The side buttons feel excellent, providing crisp feedback, and not too much travel distance. I also like the size and position of these, as I don’t have to move my thumb too much to activate them. These feel similar to the side buttons on the DeathAdder Chroma. The profile switch button feels like it requires the most force to press in, and provides tactile feedback. The scroll wheel click comes in at a close second in terms of how much force is required to activate it, but it isn’t too bad.

If it were a little lighter it would be great though. The scrolling is quite loud, but it feels good, with distinctive steps. The official software is the Flick Settings software, which can be downloaded on the official Fnatic website.

I found that after installing the software, it couldn’t detect my Flick G1 unless I ran it in administrator mode. So, you might want to give this software administrator privileges if you have the same issue. Once the software is installed, you can create custom profiles for your mouse, which are stored on the Flick G1’s onboard memory. Though you can backup and restore profiles on your computer. You can adjust the DPI, as well as the polling rate.

You can also reprogram the buttons, including scroll up and scroll down. You can also record macros, though it doesn’t work very well. I had difficulties deleting individual actions, and starting a new recording. In the colour settings tab, you can adjust the RGB lighting on the mouse.

Here is a preview of some of the different options: Overall, the software works well, and the only problems that I have experienced are with recording macros, and having to activate administrator mode for the software to detect the mouse. The Fnatic Flick G1 uses the 3310 Optical Sensor. It has a DPI range of 50 to 5000, in increments of 50.

The sensor feels responsive, and it holds up in acceleration tests. The specs claim a max tracking speed of 3.3 metres per second, or 130 inches. I can’t get this sensor to spin out, no matter how quick I move the mouse, which is weird, as according to Logitech’s fusion engine tracker, I can easily clear 200 inches per second. Either the specs are wrong here, or there is something wrong with Logitech’s tracking.

Regardless, the Flick G1 has never spun out on me. There are polling rate options of 125 to 1000hz, and it has 30gs of acceleration, and there is no surface tuning. My version of the Flick tracks on 1 DVD, but not 2.

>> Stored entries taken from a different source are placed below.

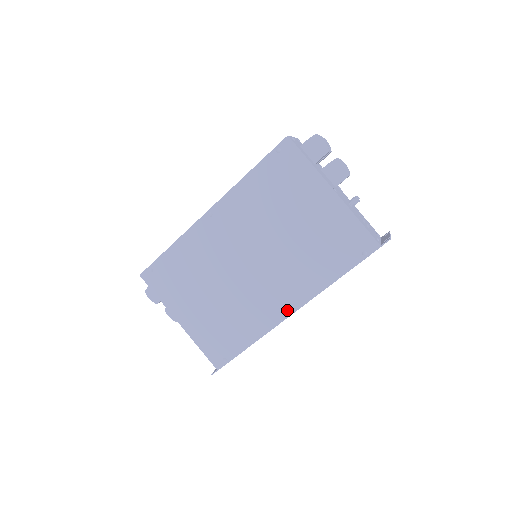
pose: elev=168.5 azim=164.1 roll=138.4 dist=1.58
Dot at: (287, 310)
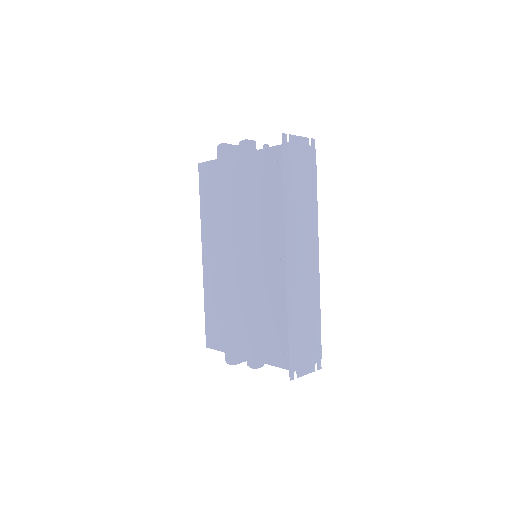
Dot at: (281, 261)
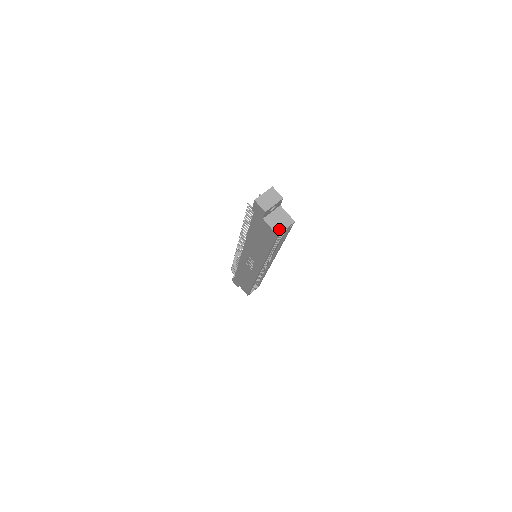
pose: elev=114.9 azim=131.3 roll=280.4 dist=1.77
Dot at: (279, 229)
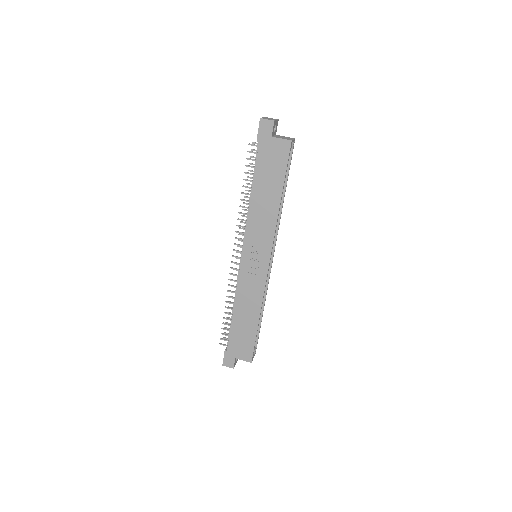
Dot at: (289, 139)
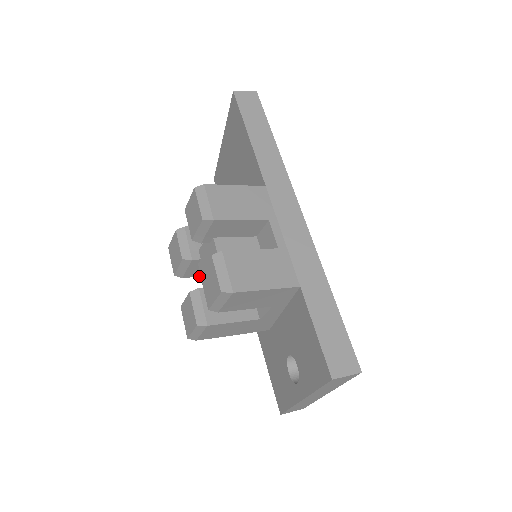
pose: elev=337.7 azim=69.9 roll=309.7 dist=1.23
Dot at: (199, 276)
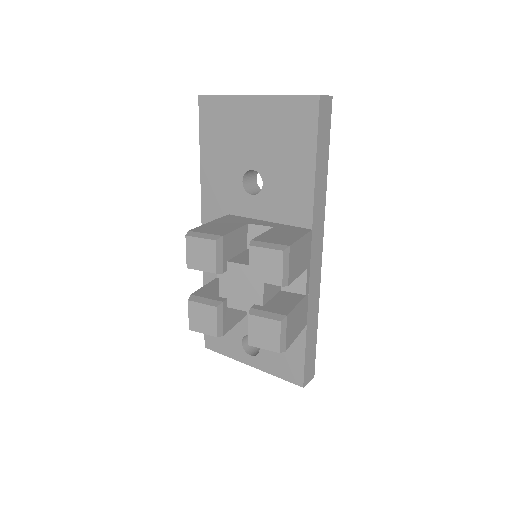
Dot at: occluded
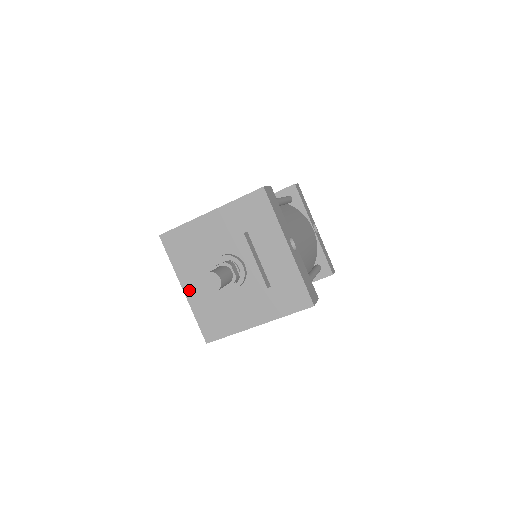
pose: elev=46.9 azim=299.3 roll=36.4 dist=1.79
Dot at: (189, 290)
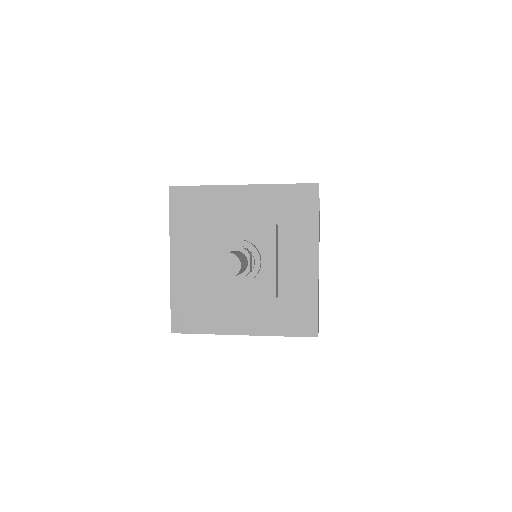
Dot at: (178, 263)
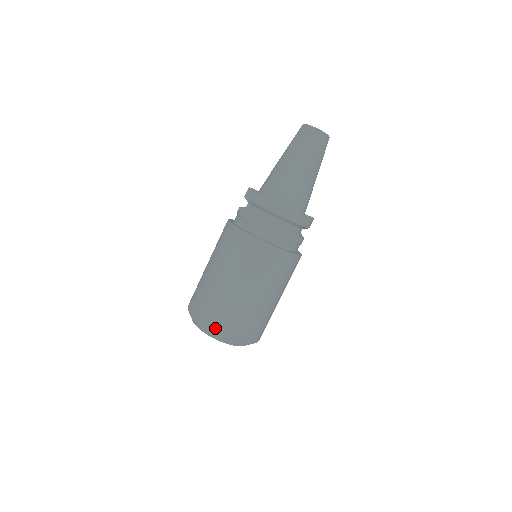
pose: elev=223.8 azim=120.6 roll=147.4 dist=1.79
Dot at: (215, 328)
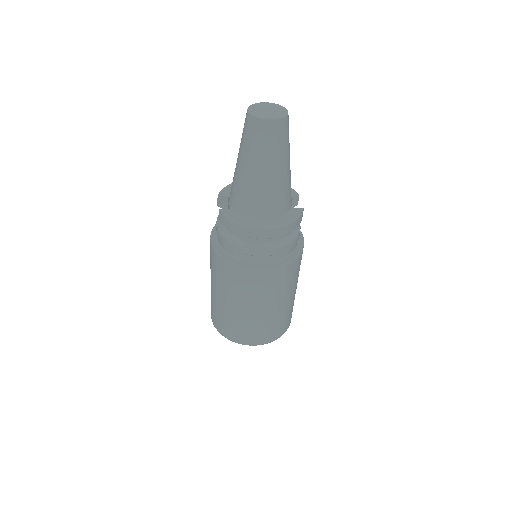
Dot at: (235, 340)
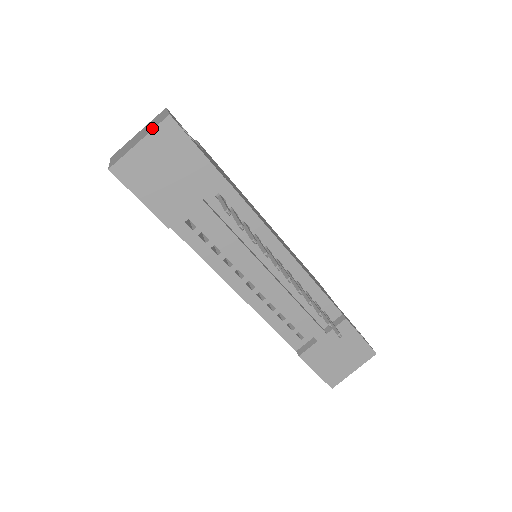
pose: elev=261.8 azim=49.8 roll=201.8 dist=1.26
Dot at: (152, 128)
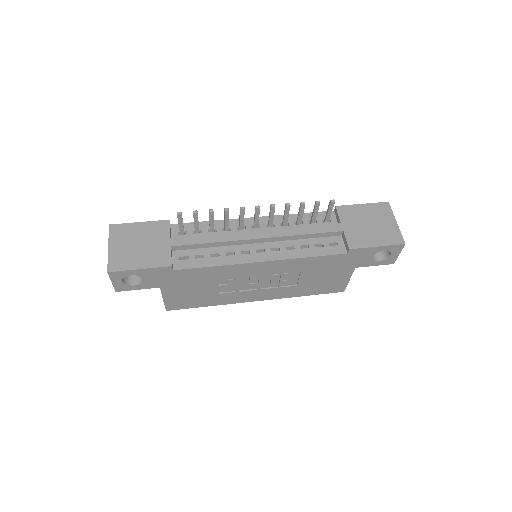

I appear to have one of the newer models, as when this mouse first launched the lift off distance was reported as being over 3 DVDs, which is really high. However, Fnatic claims they have fixed this in newer models. My testing was done at 400dpi, and on a dark mousepad for best results. All in all, this is a pretty good implementation of the 3310 optical sensor. It’s a shame about the sensor rattle though. To conclude this review, the Fnatic Gear Flick G1 optical gaming mouse boasts some quality features, including a great optical sensor, a comfortable ambidextrous shape, a light weight, and Omron switches, though they are only the 10 million variant.